Work to be completed >>
Please rewrite the text of every record below, replacing each "Medien" with "Beiträge" and leaving everything else as it is. Omit the pictures from your answer.

Segment Start: Records

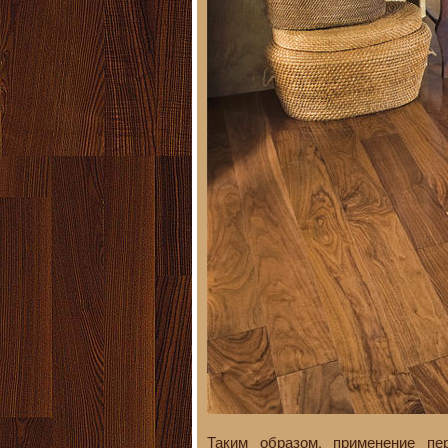
Таким образом, применение пе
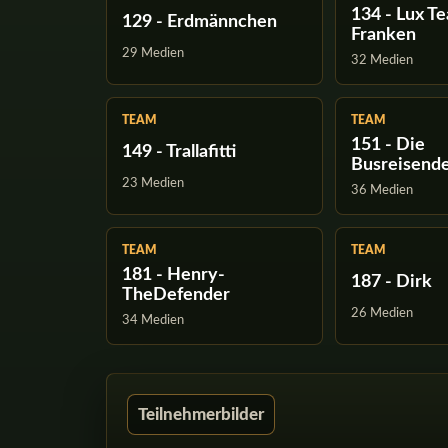
134 - Lux T
129 - Erdmännchen
Franken
29 Medien
32 Medien
TEAM
TEAM
151 - Die
149 - Trallafitti
Busreisend
23 Medien
36 Medien
TEAM
TEAM
181 - Henry-
187 - Dirk
TheDefender
26 Medien
34 Medien
Teilnehmerbilder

Segment End: Records

Solution to the problem >>
Таким образом, применение пе
134 - Lux T
129 - Erdmännchen
Franken
29 Beiträge
32 Beiträge
TEAM
TEAM
151 - Die
149 - Trallafitti
Busreisend
23 Beiträge
36 Beiträge
TEAM
TEAM
181 - Henry-
187 - Dirk
TheDefender
26 Beiträge
34 Beiträge
Teilnehmerbilder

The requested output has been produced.